Sniper team members were armed with the Mosin-Nagant 1891/1930 sniper rifle that fires a 7.62 x 54 mm rimmed round. Although the rifle’s four-power scope mount also allowed the sniper to use the standard open sights for closer-in shots, both snipers also carried PPSH 7.62mm submachine guns as insurance. The spotter used his scoped rifle to back up the fire and to fire immediately at the target if the firer should miss.
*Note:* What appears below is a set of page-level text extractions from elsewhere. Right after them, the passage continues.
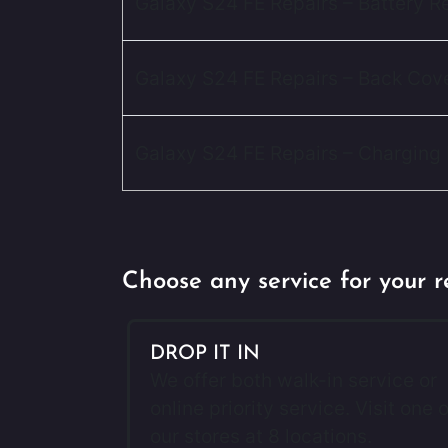
Galaxy S24 FE Repairs – Battery 
Galaxy S24 FE Repairs – Back Cov
Galaxy S24 FE Repairs – Charging 
Choose any service for your r
DROP IT IN
We offer both walk-in service or
online priority service. Visit one o
our stores at 8 locations.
The sniper was given very specific responsibilities whether fighting in the country or the city and although those responsibilities were specific, the level of independent action afforded the sniper was unprecedented in the Soviet Army. The sniper was a scout, blocking force, psychological operations unit, and deadly marksman all rolled into one. To earn the coveted sniper badge he or she had to demonstrate skill with the standard infantry rifle, small unit tactics, engaging both land and air targets, use of grenades and sapper explosives and leadership. The men and women of the sniper corps were held to to a higher standard than mainstream troops and were expected to serve as role models.
In order to bolster the morale of troops, Red Army propagandists and political officers began the “sniper movement.” Snipers were encouraged to participate in a macabre competition by killing more fascists than the snipers in neighboring divisions. Forty kills netted a “For Bravery” medal and the title “noble sniper.” Socialist competition thus extended to the battlefield where division commanders lavished scarce resources on their snipers in order to exceed quotas. The average soldiers were exhorted to follow the example of the snipers and to kill more fascists using fewer resources. The sniper movement peaked with the widely circulated tale of the duel to the death between Senior Sergeant Vassili Zaitsev and Major Koenig in the ruins of Stalingrad. Eventually, Zaitsev was credited with 149 kills. The highest scorer was named Zikan, who accounted for 224 kills while Sergeant Passar of the 21st Army had 103 kills and “Noble Sniper” and Political Commissar Ilin, 185 kills.
Among the female snipers, Lyudmila Mikhailivna Pavlichenko was considered the most successful woman sniper with her officially confirmed kills of a total of 309. In 1943, Pavlichenko was awarded the Gold Star Of The Hero Of The Soviet Union and promoted to the rank of Major.
Russia utilized women in warfare with almost the same manner as they did men, resulting in 2,000 female snipers in the Red Army. Sadly, out of the 2,000 female snipers used by the Red Army in WWII, only about 500 actually survived the war, the rest were killed during active duty in the fields of warfare.
The combined and confirmed kills from top Russian and Ukranian snipers, both men and women in WW2 amounted to a total of 14,568 recorded kills.